Denton told Judge Pamela Campbell in June that Gawker Media Group, Inc. was worth $276 million.
He didn’t have the cash to post the $50 million bond required to appeal the $140 million verdict awarded to Hogan, so he offered his stock in Gawker instead.
Denton said that his 30 percent stake in Gawker was worth $81 million.
The $81 million figure was “used to give [Hogan] and this court the impression that the stock had significant value,” Campbell says in a decision released Friday.
Based on that representation Campbell agreed to the offer—only to learn later that the stock was worth closer to $30 million.
“Mr Denton…misled this court in connection with [his] pledge of Gawker Media Group, Inc. stock by concealing material information about the value of that stock which a reasonable person, under the circumstances, should have disclosed,” Campbell says in the order.
What Denton did not disclose is that he’d already prepared to file bankruptcy on behalf of Gawker and had pledged to sell the company for just $90 million.
That sale price meant that Denton’s share was worth under $30 million—not the $81 million he cited to the court.
“These are all material facts affecting the value of the stock Mr. Denton and Mr. Daulerio pledged,” Campbell says in the ruling.
“The integrity of the civil litigation process depends on truthful disclosure of facts. Revealing only some of the facts does not constitute truthful disclosure,” she writes.
In Friday’s ruling the judge found that the new, $30 million value of Denton’s stock “is not adequate” for the bond.
So she ruled that Hogan can start collecting on the jury award.
Hogan’s attorney, David Houston, said his client “will do all within his power to enforce his judgment against” Denton.

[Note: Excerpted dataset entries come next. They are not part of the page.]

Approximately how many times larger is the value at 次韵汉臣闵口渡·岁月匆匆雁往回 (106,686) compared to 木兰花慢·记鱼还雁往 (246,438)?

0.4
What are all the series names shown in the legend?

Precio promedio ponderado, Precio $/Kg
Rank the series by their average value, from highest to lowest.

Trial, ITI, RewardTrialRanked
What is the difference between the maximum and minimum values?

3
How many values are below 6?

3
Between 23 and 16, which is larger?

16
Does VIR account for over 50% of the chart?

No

Denton plans to ask an appeals court for an emergency stay of Judge Campbell’s ruling.
“I have to say that I think the court really got this one wrong,” Denton said. “The $81 million company valuation the court relied on was Hogan’s valuation. We told the court they did not know what the company’s shares would be worth.
“There was no misrepresentation,” he said.

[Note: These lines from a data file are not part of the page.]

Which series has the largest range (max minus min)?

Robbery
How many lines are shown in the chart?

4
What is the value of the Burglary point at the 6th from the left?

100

Media executive misled court about company value, judge says
Court frees pro wrestler to try to seize Denton’s assets
Gawker Media founder Nick Denton lost his latest bid to halt enforcement of the $140 million verdict won by Hulk Hogan in an invasion-of-privacy lawsuit, according to a court document provided by the former pro wrestler’s attorney.
Florida Judge Pamela Campbell said Friday that she would let Hogan try to collect the jury award — in part because Denton misled her at a June 10 hearing about the value of his company stock.

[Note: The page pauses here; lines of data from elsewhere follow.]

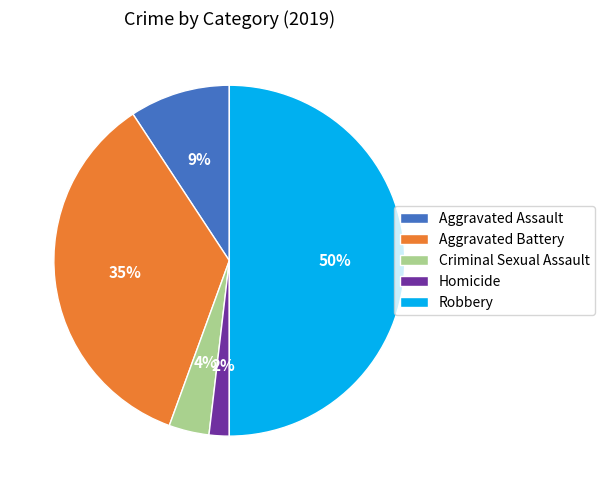

To the nearest percent, what is the combined percentage of Robbery and Aggravated Assault?

59%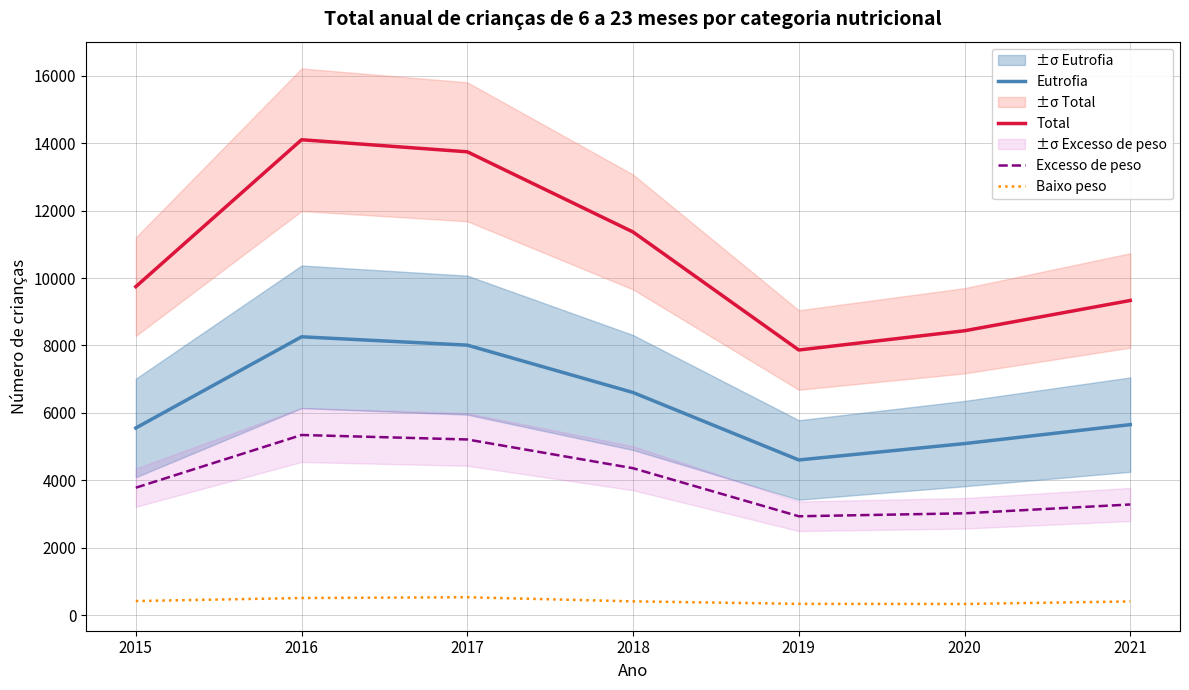

Reading left to right, what are all the values shown in this chart?

Eutrofia: 2015=5551	2016=8257	2017=8009	2018=6604	2019=4602	2020=5088	2021=5651
Total: 2015=9745	2016=14105	2017=13747	2018=11367	2019=7865	2020=8436	2021=9335
Excesso de peso: 2015=3779	2016=5343	2017=5210	2018=4357	2019=2931	2020=3019	2021=3281
Baixo peso: 2015=415	2016=505	2017=528	2018=406	2019=332	2020=329	2021=403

Typically, the loser of a lawsuit has to turn over money or something valuable to the court while pursuing an appeal. Denton had told the court at the hearing that he would use stock in Gawker worth $81 million as security to guarantee payment of the jury verdict. But the media company had, just the day before, approved resolutions to put itself into bankruptcy.
Also, in May, a potential buyer had offered to make an opening bid of $90 million for the company’s assets, meaning Denton’s shares would be worth much less than what the court was told.
The judge said Denton hid “material information about the value of that stock which a reasonable person, under similar circumstances, should have disclosed.”
Gregg Thomas, an attorney for Denton, referred questions to Gawker’s First Amendment lawyer Seth Berlin, who didn’t immediately return a call for comment. Denton has said that allowing Hogan to collect while appeals of the verdict are pending threatens guarantees of freedom of the press.
For now, Gawker’s bankruptcy in Manhattan federal court protects it from enforcement of the Hogan verdict. The federal judge refused to extend that shield to Denton, who would have to file his own bankruptcy to put the brakes on collection efforts against him personally.
A jury found that Denton and a former Gawker editor, A.J. Daulerio, invaded Hogan’s privacy by publishing video excerpts of the wrestler having sex with a friend’s wife.
Hogan’s attorney David Houston said Denton may try to get an appeals court in Florida to halt collection. If that effort fails, Hogan could file court papers by Monday in New York, where Denton’s assets are located, that will enable him to collect, Houston said.
While protected from Hogan in bankruptcy, Gawker plans to sell itself at a court-supervised auction. Ziff Davis has agreed to open with a $90 million bid and to keep Denton on if it wins. Under bankruptcy court rules, Hogan’s judgment would be treated as an unsecured claim against Gawker, meaning he stands to collect a share of the sale proceeds only after more senior creditors are paid in full.
The case is Bollea v. Gawker Media LLC, 12012447-CI-011 (Florida 6th Judicial Circuit, Pinellas County). The bankruptcy case is In re Gawker Media LLC, 16-11700, U.S. Bankruptcy Court, Southern District of New York (Manhattan).